-- Tarea --
¿Puedes presentar en una tabla Markdown con las columnas "N.º" y "Línea" las líneas del material que van desde el comienzo hasta la que contiene "أبواب الفنادق والشقق السكنية والمدارس", ambas incluidas y sin las líneas en blanco?

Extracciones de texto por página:
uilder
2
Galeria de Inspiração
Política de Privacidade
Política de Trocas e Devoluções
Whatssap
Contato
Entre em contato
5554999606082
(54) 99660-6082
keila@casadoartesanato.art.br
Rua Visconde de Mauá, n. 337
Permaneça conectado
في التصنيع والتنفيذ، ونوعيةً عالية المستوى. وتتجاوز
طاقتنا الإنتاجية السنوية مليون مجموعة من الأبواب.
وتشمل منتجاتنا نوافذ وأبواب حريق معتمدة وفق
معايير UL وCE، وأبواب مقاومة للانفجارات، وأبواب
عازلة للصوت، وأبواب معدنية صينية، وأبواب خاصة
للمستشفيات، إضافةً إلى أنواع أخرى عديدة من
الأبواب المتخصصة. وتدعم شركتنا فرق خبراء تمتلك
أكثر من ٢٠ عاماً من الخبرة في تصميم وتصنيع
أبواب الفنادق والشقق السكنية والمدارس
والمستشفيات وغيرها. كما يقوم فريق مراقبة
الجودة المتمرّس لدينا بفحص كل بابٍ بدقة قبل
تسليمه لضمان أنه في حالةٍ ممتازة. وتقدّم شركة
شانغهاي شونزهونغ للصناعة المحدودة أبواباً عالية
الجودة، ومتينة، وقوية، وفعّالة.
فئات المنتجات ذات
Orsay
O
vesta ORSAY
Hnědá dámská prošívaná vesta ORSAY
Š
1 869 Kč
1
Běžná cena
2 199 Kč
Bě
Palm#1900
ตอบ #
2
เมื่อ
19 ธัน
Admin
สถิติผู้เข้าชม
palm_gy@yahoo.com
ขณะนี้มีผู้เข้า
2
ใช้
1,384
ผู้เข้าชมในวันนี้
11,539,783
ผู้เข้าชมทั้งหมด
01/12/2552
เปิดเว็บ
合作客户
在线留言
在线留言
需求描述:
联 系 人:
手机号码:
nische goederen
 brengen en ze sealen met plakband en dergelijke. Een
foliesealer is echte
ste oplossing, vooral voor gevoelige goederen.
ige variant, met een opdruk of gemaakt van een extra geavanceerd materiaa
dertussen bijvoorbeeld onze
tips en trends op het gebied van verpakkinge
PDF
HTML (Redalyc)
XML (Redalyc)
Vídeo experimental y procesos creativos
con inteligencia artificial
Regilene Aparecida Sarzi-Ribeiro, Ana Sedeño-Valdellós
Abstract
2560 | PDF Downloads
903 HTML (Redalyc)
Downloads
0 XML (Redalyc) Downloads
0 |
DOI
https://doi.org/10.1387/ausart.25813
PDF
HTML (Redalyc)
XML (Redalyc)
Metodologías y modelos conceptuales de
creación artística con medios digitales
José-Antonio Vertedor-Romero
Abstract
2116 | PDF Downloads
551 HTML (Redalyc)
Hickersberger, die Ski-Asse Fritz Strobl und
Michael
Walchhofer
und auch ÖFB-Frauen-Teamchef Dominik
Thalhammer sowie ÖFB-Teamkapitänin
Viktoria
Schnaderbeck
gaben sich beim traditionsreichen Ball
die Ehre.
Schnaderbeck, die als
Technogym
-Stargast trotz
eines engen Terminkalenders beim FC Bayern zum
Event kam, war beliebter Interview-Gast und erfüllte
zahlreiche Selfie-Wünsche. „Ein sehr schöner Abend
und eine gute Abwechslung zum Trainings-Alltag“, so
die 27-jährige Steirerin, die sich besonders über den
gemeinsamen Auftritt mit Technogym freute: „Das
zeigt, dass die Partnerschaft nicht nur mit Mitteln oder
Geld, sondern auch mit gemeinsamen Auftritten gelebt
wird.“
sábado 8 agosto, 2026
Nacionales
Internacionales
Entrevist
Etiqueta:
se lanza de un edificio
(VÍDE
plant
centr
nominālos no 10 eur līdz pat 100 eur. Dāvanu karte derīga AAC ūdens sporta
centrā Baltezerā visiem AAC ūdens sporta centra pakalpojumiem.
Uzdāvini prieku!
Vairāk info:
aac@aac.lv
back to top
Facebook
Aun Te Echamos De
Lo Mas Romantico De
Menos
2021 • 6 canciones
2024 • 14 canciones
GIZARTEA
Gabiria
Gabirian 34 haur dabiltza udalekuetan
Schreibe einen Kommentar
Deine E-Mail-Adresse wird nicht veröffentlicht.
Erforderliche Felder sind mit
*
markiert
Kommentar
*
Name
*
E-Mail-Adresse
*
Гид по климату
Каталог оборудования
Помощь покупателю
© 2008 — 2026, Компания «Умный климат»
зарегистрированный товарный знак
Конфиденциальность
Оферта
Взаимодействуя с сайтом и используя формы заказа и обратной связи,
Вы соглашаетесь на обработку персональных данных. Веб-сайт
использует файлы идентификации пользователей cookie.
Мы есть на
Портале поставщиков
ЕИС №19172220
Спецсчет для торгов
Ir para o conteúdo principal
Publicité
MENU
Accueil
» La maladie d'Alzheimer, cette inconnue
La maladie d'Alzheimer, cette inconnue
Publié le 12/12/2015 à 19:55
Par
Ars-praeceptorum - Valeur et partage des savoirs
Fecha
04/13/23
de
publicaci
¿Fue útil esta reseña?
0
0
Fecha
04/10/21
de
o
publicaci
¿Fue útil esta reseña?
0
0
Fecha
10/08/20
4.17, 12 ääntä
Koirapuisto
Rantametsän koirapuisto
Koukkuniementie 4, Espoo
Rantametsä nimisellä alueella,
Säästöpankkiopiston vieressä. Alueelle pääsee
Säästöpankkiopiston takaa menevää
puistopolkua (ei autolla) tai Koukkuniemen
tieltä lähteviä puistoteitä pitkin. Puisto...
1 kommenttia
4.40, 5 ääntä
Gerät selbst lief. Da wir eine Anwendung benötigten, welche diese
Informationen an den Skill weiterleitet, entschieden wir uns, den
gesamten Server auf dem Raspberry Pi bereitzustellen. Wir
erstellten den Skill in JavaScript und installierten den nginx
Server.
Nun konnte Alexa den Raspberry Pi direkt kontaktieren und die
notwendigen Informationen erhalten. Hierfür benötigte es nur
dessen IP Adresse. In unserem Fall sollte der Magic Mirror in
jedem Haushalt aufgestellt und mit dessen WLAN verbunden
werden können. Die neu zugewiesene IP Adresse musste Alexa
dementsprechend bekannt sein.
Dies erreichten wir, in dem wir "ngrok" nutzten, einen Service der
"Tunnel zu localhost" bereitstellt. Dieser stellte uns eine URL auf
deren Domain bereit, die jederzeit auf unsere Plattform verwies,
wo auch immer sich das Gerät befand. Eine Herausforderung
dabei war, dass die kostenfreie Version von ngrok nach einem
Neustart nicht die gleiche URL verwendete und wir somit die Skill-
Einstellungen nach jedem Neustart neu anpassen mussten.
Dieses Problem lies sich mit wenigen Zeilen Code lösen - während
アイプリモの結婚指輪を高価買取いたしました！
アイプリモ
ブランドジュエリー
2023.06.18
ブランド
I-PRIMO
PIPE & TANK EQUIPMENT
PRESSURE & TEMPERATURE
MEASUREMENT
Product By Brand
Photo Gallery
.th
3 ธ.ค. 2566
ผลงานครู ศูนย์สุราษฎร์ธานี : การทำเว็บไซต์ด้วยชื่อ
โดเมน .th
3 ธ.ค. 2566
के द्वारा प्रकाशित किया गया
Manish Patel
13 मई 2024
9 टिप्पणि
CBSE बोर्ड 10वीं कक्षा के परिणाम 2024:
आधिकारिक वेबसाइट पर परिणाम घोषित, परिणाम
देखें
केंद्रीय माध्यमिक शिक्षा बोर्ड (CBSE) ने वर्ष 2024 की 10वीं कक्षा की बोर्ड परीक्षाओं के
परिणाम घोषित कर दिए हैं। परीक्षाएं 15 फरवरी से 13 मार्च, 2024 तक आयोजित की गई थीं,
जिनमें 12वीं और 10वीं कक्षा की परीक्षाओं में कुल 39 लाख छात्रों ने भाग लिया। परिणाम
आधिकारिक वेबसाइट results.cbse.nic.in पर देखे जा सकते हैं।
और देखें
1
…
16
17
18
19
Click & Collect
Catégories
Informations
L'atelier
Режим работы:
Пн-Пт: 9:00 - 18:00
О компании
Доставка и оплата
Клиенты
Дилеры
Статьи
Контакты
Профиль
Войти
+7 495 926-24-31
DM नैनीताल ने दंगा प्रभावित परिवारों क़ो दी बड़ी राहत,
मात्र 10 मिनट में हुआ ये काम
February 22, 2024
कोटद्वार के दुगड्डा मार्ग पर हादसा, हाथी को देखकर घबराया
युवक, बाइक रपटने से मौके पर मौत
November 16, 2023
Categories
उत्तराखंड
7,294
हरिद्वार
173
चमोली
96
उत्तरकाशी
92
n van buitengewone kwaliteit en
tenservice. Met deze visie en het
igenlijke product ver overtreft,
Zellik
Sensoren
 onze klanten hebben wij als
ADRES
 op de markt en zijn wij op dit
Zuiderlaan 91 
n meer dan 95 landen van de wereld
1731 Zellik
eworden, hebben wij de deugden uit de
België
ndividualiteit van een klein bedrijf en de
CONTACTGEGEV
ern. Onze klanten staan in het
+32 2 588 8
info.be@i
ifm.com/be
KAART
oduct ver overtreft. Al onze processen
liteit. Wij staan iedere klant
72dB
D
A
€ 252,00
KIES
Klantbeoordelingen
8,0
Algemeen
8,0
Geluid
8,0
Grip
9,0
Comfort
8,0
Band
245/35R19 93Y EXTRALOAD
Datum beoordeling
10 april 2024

-- Solución --
| N.º | Línea |
|---|---|
| 1 | uilder |
| 2 | 2 |
| 3 | Galeria de Inspiração |
| 4 | Política de Privacidade |
| 5 | Política de Trocas e Devoluções |
| 6 | Whatssap |
| 7 | Contato |
| 8 | Entre em contato |
| 9 | 5554999606082 |
| 10 | (54) 99660-6082 |
| 11 | keila@casadoartesanato.art.br |
| 12 | Rua Visconde de Mauá, n. 337 |
| 13 | Permaneça conectado |
| 14 | في التصنيع والتنفيذ، ونوعيةً عالية المستوى. وتتجاوز |
| 15 | طاقتنا الإنتاجية السنوية مليون مجموعة من الأبواب. |
| 16 | وتشمل منتجاتنا نوافذ وأبواب حريق معتمدة وفق |
| 17 | معايير UL وCE، وأبواب مقاومة للانفجارات، وأبواب |
| 18 | عازلة للصوت، وأبواب معدنية صينية، وأبواب خاصة |
| 19 | للمستشفيات، إضافةً إلى أنواع أخرى عديدة من |
| 20 | الأبواب المتخصصة. وتدعم شركتنا فرق خبراء تمتلك |
| 21 | أكثر من ٢٠ عاماً من الخبرة في تصميم وتصنيع |
| 22 | أبواب الفنادق والشقق السكنية والمدارس |